Already more scavengers were approaching the carcass. Hyenas loped hungrily towards it in a jostling pack, and overhead the first bats were wheeling, huge carrion-eating bats, their wings black stripes against the sky.

And, from the crater’s wooded rim, people emerged: Elf-folk like Shadow, men, women and infants, melting out of the green shelter of the woods, their black pelts stark against the green and crimson of the plain. They eyed the carcass hungrily, and they carried sticks and cobbles.

But the hyenas were hungry too, and in a moment they were on the antelope, burying their muzzles inside the great rips made by the lions” jaws, already fighting amongst-themselves. Their lithe bodies clustered over the carcass, tails high in the air, from a distance like maggots working a wound.

The people moved in, yelling and waving their sticks and throwing their stones. Some of the dogs were hit by hurled cobbles. One man, a squat, manic creature with one eye closed by a huge scar, got close enough to pound one animal with a fat branch, causing the dog to yelp and stumble. But the dogs did not back away. A few of them tore themselves away from the meat long enough to rush at the hominids, barking and snapping, before hurling themselves back into the feast. Most simply ignored the people, gouging out as much meat as they could before being forced away by a dog bigger and stronger.

So it went, a web of complex but unconscious calculations: each hyena’s dilemma over whether to attack the hominids, or whether to gamble that another dog would, leaving it free to take more meat; the hominids” estimation of the strength and determination of the hyenas versus their own hunger and the value of the meat.

This time, at least, the hyenas were too strong.

The Elf-folk troupe backed away sullenly. They found a place in the shade of the trees at the forest edge, staring with undisguised envy at the rich meat being devoured by the dogs.

At last the hyenas started to disperse. They had taken most of the meat, and the antelope was reduced to scattered bones and bits of flesh on a blood-stained patch of ground, as if it had exploded. Again the people came forward, and their stones and sticks drove away the last of the dogs.

There was little meat to be had. But there was still a rich resource here, which hominid tools could reach. The adults took the antelope’s bones and, with brisk, skilful strikes of their shaped stones, they cracked them open. Soon many of the people were sucking marrow greedily. Children fought over scraps of flesh and cartilage.

Huge bats flapped down, their leathery wings black, vulture-like. They pecked at outlying bits of the carcass, bloodying their fur. The people tolerated them. But if the bats came too close they would be greeted by a stick wielded by a hooting hominid.

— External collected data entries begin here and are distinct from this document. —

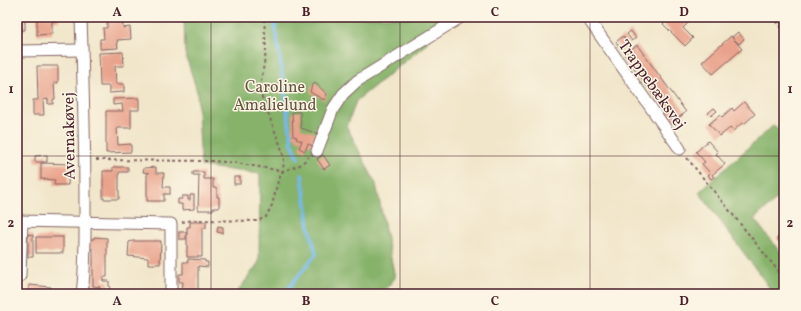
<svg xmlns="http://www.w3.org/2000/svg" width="801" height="311" font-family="Vollkorn,serif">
<rect width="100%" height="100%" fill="#fcf5e5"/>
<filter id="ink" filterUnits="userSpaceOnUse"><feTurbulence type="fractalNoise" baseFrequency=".025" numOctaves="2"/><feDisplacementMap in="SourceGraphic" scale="8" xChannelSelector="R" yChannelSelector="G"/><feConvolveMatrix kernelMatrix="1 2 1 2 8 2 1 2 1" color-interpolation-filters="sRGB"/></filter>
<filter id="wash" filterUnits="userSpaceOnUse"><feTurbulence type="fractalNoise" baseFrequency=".012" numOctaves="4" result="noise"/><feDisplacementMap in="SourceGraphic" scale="16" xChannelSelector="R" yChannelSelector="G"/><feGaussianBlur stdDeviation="0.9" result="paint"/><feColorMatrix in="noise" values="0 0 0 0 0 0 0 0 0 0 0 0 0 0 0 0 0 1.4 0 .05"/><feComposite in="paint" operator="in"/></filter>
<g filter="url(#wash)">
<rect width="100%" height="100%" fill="#f1e6ca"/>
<!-- forest -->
<g fill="#86b26b" stroke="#68684b">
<path d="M184 17H444L425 45 356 101 347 127 376 184 395 278 382 294H236L259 262 260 174 201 166 197 91 185 53Z"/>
<path d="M774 125 784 138V193L754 219 784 257V294H774L699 192Z"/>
</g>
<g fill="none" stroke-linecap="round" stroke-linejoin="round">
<!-- stream -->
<g stroke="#74b9eb" stroke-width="3.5">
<path d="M274 17 292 143 298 158"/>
<path d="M284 294 316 254 309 226 302 175"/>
</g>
</g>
<g id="blocks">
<!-- building -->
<g fill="#e9a28b">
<path d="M17 17H21V20L25 19V30H17Z"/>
<path d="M37 17H59V21H52V34L37 35Z"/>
<path d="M122 17 123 28 130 27 131 39 117 40 118 48 100 49V39H104L103 28H107V18Z"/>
<path d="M597 17H609L601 23Z"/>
<path d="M671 17H694L683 28 693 38 685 46 663 24Z"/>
<path d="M775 17H784V27Z"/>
<path d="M631 31 636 38 632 41 627 34Z"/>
<path d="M738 32 744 39 739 44 732 37Z"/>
<path d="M623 36 629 44 621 49 616 42Z"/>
<path d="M731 36 742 49 713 74 702 62Z"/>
<path d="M637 45 686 112 673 122 624 54Z"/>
<path d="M123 52 124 66H115L116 84H124V92L109 93V86H100L99 53Z"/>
<path d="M37 66H58V83H54L55 99H53V104H48V99L43 100 44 115H33V100H38Z"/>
<path d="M315 83 327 94 324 100 310 92 312 85H313Z"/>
<path d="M139 98V110H131V128H117L118 145 131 144V152L106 153V111H123L122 104 113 105V99Z"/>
<path d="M744 102 755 114 744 124 742 123 733 131 730 128 720 136 709 124 720 115 722 117 732 108 734 111Z"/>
<path d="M714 108 717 111 711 116 708 113Z"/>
<path d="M292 112H300L301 128 318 134 313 146 308 144 305 151 299 148 302 141 296 139 297 137 293 136Z"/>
<path d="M708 141 718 152 716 154 725 164 712 175 714 177 711 179 708 175 710 173 702 164 705 162 696 152Z"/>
<path d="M47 155V162H35V156Z"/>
<path d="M323 155 330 165 324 169 317 159Z"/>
<path d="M41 163 69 164 68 185H54L55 180 41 179Z"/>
<path d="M113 167H128V172H119V199H103V171H113Z"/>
<path d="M156 167V173H164L163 187H170V194H164V201H147V173H149L143 172 144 168Z"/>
<path d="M193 172H204V179H213V188H217V197H219V208H213V210H198L199 175H193Z"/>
<rect x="234" y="177" width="6" height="7"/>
<rect x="17" y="184" width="2" height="11"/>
<path d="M190 195H194V209L182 210V204H178V199H182V196H188V200H190Z"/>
<path d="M190 222H206V228H202V257H187V227H190Z"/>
<path d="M218 226 223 227V233L217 232Z"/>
<rect x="179" y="232" width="7" height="7"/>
<path d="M784 232V247L777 238Z"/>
<path d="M28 234 33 235V257H28Z"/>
<rect x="36" y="237" width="27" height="16"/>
<path d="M94 237 107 238V277H103V281H109V286H110L109 294H98L100 287 93 286V249H88V239H94Z"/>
<path d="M133 241H161L160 264H148V258L128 256 129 242Z"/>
<path d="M188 259 205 260V262H208V267L198 266V291H203V294H182L183 282H179V274H183V262H188Z"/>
<path d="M29 285 51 287V293L29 294Z"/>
</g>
</g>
</g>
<g filter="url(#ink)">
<use href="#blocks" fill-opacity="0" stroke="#846563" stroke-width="1"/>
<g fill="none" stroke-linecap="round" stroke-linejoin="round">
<!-- minor casing -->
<g stroke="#846563" stroke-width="13">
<g id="minor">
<path d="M81 17C83 78 85 139 85 200 85 231 86 263 82 294"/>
<path d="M587 17 680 149"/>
<path d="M17 51 82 50"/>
<path d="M317 151 333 109 343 94 357 81 461 17"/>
<path d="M17 221 171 224V290"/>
<path d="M20 276 22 221"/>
</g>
</g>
<!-- path -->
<g stroke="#846563" stroke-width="2" stroke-dasharray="3 3" stroke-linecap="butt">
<path d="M772 17 784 30"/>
<path d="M687 158 784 278"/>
<path d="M96 160 212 161 236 163 283 171 300 165 309 157"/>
<path d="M182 222 193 220 257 221 266 217 272 205 278 181 283 171 284 158 281 147 261 95V82L266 52 264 17"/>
</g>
<!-- minor -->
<use href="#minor" stroke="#fff" stroke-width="11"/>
</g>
</g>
<!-- grid -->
<path fill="none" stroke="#4a1f2b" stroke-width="1" stroke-opacity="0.55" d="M211 17V294M400 17V294M590 17V294M17 156H784"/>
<g text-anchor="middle" stroke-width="3" stroke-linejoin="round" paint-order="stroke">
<!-- street labels -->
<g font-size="16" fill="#4a1f2b" stroke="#fcf5e5">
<text transform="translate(653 84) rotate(55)" y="6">Trappebæksvej</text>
<text transform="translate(68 136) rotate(-91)" y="6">Avernakøvej</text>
</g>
<!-- park labels -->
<g font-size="16" fill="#665443" stroke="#fcf5e5">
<text x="275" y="92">Caroline<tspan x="275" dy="18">Amalielund</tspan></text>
</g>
</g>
<!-- margin -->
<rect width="801" height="311" fill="none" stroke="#fcf5e5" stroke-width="44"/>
<rect x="22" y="22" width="757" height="267" fill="none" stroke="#4a1f2b" stroke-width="1.5"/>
<g font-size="13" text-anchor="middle" font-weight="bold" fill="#4a1f2b">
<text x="117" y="16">A</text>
<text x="306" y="16">B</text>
<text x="495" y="16">C</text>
<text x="684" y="16">D</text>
<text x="11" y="93">1</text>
<text x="790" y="93">1</text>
<text x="11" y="227">2</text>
<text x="790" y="227">2</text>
<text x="117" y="305">A</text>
<text x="306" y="305">B</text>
<text x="495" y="305">C</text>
<text x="684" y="305">D</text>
</g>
</svg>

Shadow came out from behind her rock.

A child came up to her, curious, a bit of gristle dangling from her chin. But as Shadow neared, the child wrinkled her nose and stared hard at Shadow’s face. Then she turned and ran for the security of her mother.

As Shadow approached the group, the people moved their children away from her, or growled, or even threw stones. But they did not try to drive her away.

Shadow saw a big older woman, the hair of her back oddly streaked with silver. This woman — Silverneck — was working assiduously at the remnant of a thigh bone. Shadow sat close to Silverneck, not asking for food, content not to be rejected.

The sun wheeled across the sky, and the people worked at the carcass.

At length Silverneck hurled away the last fragments of bone. She lay on her back, legs crossed, and crooked an arm behind her head. She belched, picked bits of marrow and bone from her teeth, and thrust a finger into one nostril with every sign of contentment.